With the two foundational pieces out of the way, we are ready to create a table over top of our “big” data. The example I am using for this post is the NYC Taxi data I used in a previous post. This data as mention before is NYC Taxi trips and fare data in CSV format and includes a header row. I can define an external table that matches the file format as seen below, noting that I’ve referenced my data source, file format and the file folder that contains the data. I also want to point out reject type and value, which in this case accommodates the header row found in the file.

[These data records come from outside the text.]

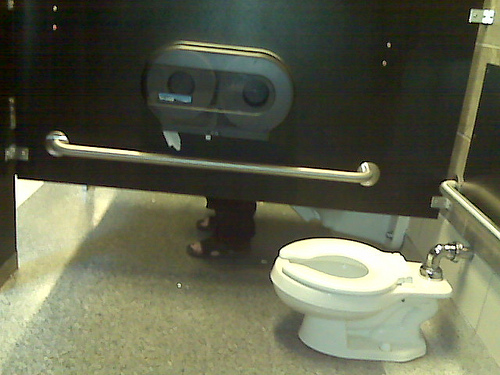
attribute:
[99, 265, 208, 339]
floor — gray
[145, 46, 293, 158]
dispenser — black, hanging, big, close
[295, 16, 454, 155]
wall — black, dark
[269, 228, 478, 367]
toilet — small, white, clean, sitting, close, metal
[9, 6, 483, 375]
restroom — clean, black, big, full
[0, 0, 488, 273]
wall — black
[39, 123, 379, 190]
rod — metallic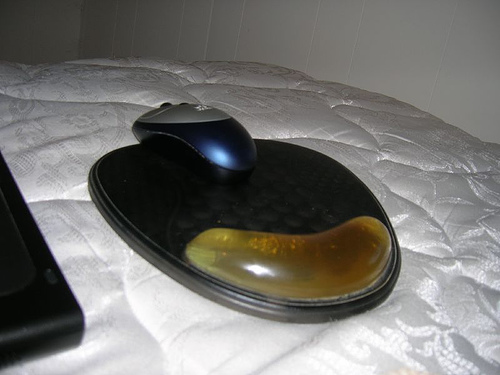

 CREATE EXTERNAL TABLE trips 
( 
    medallion VARCHAR(255),
    hack_license VARCHAR(255),
    vendor_id VARCHAR(255),
    rate_code VARCHAR(255),
    store_and_fwd_flag VARCHAR(255),
    pickup_datetime VARCHAR(255),
    dropoff_datetime VARCHAR(255),
    passenger_count INT,
    trip_time_in_secs INT,
    trip_distance FLOAT,
    pickup_longitude VARCHAR(255),
    pickup_latitude VARCHAR(255),
    dropoff_longitude VARCHAR(255),
    dropoff_latitude VARCHAR(255)
) 
WITH 
( 
    LOCATION = '/trips_small', 
    DATA_SOURCE = taxidata, 
    FILE_FORMAT = CSV,
    REJECT_TYPE = value, 
    REJECT_VALUE=1 
)

image

With my data source, file format and external table created, I can find all three new objects in the SSMS Object Explorer as seen in the screenshot above. I can also query, join or manipulate the data referenced by the new external table like any other SQL Server table all without the data ever residing directly in the SQL Server database. I included a few sample queries that were run directly against the objects created above to round out the demo.

image
image

Wrap-Up

PolyBase is one more tool to help you bridge the gap between your relational and non-relational data stores through the use of your existing SQL skill set. I hope this post served as a general introduction to this technologies capabilities and why it is such an important piece to the SQL Server 2016 release. I also want to point out that as this entire post was written for SQL Server 2016 CTP 2, it is all subject to change before go live. Till next time!

Chris

Comments

  • Anonymous
    July 22, 2015
    If I have a text file instead of the CSV, and I want to get the record count of each word in the text file. Then how can I configure it here, query from SSMS and get the results in 2 columns (word, recordCount)?

  • Anonymous
    October 06, 2015
    So if we are querying "unstructured data" like a csv file in blob storage we still need to figure out all the datatypes before hand? Any tips on speeding up the process of getting column names and data types? Thanks in advance.

  • Anonymous
    November 23, 2015
    Hi, This example is connecting to wasb, using a wasb address in location. In this case polybase can't do a pushdown to hdinsight. How to configure the datasource to enable pushdown ? I followed the polybase documentation and had no success yet. Thank you !